Hermann von Nördlinger (13 August 1818 – 19 January 1897), was a German forester, botanist, and entomologist.

Nördlinger was a professor of sylviculture and Inspector of Forests at the University of Hohenheim in Württemberg. Nördlinger collaborated with a number of French botanists. From 1859 to 1870, he was editor of the forestry and hunting journal Kritische Blätter für Forst- und Jagdwissenschaft.

== Publications ==

- 1855: Die Kleinen Feinde der Landwirthschaft. S.G. Cotta'scher Verlag, Stuttgart
- 1856: Nachträge zu Ratzeburg's Forstinsekten. J. Weise, Stuttgart
- 1860: Die technischen Eigenschaften der Holzer fur Forst- und Baubeamte, Technologen und Gewerbtreibende. J.G. Cotta'scher Verlag. Stuttgart.

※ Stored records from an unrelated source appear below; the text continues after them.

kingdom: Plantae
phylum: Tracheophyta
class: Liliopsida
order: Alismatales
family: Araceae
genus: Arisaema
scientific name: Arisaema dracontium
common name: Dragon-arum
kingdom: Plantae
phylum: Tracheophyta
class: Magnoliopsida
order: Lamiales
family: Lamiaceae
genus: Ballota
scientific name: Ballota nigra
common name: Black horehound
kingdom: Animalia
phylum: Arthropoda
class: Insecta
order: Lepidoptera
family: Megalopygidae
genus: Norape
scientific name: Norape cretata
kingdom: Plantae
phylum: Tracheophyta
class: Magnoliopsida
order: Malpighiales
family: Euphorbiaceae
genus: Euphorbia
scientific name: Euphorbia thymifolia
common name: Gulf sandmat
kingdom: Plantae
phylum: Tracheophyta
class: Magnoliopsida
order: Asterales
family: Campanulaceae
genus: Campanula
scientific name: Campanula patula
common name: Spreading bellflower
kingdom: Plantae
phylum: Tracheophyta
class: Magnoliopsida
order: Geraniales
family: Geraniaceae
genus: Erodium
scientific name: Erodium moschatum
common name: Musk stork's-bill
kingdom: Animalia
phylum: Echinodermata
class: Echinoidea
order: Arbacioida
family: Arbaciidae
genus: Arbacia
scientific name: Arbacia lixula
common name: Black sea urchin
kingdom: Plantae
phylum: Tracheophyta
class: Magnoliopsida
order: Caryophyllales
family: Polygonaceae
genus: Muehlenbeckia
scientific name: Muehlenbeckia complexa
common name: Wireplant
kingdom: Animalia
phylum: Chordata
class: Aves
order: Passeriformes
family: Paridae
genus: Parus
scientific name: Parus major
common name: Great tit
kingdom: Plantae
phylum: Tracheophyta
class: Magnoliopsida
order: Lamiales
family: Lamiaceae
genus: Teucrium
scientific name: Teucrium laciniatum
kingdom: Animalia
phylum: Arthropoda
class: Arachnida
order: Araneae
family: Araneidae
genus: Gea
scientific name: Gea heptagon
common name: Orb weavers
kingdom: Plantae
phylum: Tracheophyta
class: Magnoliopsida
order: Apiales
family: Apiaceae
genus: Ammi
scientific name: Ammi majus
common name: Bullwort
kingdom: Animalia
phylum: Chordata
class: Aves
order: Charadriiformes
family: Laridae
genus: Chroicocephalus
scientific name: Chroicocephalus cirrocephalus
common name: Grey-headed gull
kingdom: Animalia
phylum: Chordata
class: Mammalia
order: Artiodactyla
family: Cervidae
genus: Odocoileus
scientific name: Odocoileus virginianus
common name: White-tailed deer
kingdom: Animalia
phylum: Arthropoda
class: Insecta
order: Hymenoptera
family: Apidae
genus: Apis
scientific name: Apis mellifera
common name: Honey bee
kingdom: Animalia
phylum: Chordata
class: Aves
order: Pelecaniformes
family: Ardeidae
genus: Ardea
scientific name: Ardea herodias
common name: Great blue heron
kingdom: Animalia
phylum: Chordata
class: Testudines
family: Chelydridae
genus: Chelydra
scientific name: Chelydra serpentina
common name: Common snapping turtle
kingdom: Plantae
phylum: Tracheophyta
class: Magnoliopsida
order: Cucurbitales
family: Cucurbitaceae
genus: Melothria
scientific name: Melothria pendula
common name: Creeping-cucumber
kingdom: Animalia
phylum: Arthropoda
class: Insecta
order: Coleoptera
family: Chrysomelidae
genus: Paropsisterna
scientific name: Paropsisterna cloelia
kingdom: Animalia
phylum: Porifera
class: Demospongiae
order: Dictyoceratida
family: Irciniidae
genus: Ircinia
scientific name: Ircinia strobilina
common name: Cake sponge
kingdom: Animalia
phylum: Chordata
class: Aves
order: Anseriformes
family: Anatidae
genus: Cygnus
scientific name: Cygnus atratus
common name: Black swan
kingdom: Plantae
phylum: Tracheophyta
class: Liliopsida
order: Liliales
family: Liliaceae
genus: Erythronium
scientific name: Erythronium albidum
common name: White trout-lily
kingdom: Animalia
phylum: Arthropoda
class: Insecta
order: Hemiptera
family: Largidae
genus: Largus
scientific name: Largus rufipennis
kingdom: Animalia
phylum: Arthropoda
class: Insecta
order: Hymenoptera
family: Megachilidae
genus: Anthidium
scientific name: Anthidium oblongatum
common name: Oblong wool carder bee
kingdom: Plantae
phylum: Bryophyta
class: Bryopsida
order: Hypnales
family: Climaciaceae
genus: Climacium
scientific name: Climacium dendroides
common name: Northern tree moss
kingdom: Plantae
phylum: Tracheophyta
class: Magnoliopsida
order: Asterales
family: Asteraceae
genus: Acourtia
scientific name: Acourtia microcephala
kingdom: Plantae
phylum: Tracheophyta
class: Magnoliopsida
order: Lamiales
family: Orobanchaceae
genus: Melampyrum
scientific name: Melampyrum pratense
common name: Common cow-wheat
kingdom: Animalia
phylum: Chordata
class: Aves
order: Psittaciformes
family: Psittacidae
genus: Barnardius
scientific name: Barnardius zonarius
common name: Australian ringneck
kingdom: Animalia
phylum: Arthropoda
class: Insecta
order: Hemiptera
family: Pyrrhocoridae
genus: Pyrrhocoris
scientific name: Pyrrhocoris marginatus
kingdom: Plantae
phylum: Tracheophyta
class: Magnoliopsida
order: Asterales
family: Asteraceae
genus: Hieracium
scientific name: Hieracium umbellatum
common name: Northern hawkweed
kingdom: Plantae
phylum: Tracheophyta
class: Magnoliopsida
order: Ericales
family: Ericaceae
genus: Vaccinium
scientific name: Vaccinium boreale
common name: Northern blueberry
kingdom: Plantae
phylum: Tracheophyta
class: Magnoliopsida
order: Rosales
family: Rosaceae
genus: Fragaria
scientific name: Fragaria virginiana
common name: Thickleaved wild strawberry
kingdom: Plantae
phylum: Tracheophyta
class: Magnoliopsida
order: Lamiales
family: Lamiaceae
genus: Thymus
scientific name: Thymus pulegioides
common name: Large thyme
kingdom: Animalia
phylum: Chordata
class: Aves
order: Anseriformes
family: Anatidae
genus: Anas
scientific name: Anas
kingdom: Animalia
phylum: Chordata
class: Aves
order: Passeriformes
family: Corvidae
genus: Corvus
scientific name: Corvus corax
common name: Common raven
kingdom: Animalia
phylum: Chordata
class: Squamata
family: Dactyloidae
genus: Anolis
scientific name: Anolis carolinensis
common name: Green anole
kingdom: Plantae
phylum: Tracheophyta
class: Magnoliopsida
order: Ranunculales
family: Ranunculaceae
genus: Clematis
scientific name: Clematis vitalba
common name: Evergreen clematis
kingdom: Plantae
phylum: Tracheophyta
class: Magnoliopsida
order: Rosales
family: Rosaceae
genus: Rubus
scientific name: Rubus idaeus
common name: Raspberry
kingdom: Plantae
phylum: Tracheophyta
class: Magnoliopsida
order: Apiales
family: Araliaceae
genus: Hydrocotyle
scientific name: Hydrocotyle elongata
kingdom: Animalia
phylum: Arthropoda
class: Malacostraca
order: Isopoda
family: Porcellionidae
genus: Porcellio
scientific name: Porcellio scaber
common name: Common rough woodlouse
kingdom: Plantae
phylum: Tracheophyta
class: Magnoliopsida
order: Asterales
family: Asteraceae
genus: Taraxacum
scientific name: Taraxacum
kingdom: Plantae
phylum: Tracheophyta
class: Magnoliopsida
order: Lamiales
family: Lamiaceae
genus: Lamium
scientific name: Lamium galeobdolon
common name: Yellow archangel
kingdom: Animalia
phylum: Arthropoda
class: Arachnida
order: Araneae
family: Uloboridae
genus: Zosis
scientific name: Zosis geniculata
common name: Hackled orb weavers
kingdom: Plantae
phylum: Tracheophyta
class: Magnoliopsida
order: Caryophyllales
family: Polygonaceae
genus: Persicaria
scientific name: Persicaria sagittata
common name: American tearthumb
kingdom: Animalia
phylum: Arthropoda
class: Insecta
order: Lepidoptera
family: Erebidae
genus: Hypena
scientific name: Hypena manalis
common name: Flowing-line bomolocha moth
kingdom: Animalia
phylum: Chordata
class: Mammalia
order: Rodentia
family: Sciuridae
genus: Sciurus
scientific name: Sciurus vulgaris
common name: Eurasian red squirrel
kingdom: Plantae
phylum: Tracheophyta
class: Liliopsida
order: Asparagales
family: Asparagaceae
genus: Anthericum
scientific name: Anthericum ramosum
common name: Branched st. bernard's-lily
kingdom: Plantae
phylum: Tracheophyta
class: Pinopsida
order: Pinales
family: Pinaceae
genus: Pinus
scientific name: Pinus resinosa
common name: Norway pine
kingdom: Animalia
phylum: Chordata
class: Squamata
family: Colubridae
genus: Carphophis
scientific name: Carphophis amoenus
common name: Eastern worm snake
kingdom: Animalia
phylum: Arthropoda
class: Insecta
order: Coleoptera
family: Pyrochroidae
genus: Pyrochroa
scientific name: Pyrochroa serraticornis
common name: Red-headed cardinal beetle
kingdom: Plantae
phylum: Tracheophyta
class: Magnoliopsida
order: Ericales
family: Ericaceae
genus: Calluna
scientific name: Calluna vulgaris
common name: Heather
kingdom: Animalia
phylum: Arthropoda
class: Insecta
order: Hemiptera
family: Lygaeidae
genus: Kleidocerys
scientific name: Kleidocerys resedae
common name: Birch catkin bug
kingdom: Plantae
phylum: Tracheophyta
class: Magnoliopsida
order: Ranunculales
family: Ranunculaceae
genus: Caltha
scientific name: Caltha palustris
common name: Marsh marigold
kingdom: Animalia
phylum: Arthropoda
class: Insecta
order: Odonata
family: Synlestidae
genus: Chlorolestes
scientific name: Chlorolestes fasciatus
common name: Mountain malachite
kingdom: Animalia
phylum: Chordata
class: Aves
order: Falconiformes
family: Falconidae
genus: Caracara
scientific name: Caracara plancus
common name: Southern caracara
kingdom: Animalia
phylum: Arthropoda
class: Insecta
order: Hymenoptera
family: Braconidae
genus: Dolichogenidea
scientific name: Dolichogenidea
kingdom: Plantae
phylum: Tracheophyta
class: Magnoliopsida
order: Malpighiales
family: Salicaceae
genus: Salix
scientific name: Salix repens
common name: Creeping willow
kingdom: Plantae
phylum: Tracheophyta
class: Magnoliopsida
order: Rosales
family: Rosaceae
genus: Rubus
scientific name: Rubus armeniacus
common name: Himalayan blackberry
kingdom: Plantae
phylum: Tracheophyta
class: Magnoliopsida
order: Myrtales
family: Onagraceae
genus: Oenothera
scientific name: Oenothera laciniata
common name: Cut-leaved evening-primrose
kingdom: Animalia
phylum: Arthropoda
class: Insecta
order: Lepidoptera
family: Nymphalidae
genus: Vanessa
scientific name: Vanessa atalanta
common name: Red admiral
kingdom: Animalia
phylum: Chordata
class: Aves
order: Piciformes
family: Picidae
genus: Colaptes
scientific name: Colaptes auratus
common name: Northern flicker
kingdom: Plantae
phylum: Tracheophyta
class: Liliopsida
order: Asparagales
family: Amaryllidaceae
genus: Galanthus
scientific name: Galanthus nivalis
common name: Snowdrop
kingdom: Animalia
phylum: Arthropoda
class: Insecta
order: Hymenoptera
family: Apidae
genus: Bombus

In the years 1851 to 1888 he published three exsiccata-like series of wood cross sections, one of them under the title Querschnitte von hundert Holzarten, umfassend die Wald- und Gartenbauarten, sowie die gewöhnlichsten ausländischen Boskethölzer Deutschlands. Zur Belehrung für Botaniker, Forstleute und Holztechnologen. The notable series issued by Nördlinger are found in several xylotheques.